# [Exercise data]
....

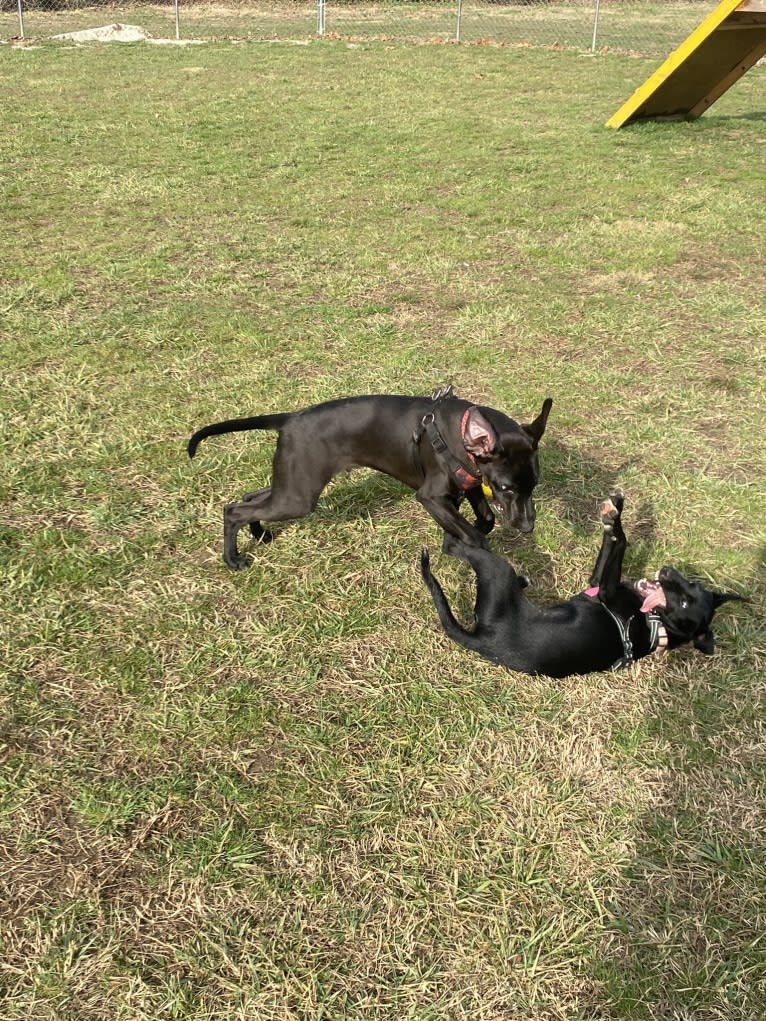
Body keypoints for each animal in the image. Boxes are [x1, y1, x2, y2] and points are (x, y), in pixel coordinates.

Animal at [188, 385, 555, 571]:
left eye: (534, 484)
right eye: (506, 487)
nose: (527, 527)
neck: (458, 433)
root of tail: (290, 419)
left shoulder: (470, 484)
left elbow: (485, 519)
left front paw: (462, 532)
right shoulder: (431, 496)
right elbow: (476, 535)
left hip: (292, 483)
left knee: (249, 498)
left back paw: (260, 534)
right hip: (298, 495)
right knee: (233, 510)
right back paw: (232, 559)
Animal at [420, 488, 743, 677]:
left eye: (685, 603)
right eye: (692, 586)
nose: (667, 571)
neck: (656, 625)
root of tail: (482, 639)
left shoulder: (607, 591)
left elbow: (620, 540)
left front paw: (615, 522)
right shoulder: (597, 583)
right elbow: (610, 546)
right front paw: (616, 508)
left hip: (498, 571)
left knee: (457, 546)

....

# [Goal of the exercise]
Return exactly the lines from the one containing "right shoulder: (597, 583)" to the last line of the data, and nothing more.

# [Worked solution]
right shoulder: (597, 583)
right elbow: (610, 546)
right front paw: (616, 508)
left hip: (498, 571)
left knee: (457, 546)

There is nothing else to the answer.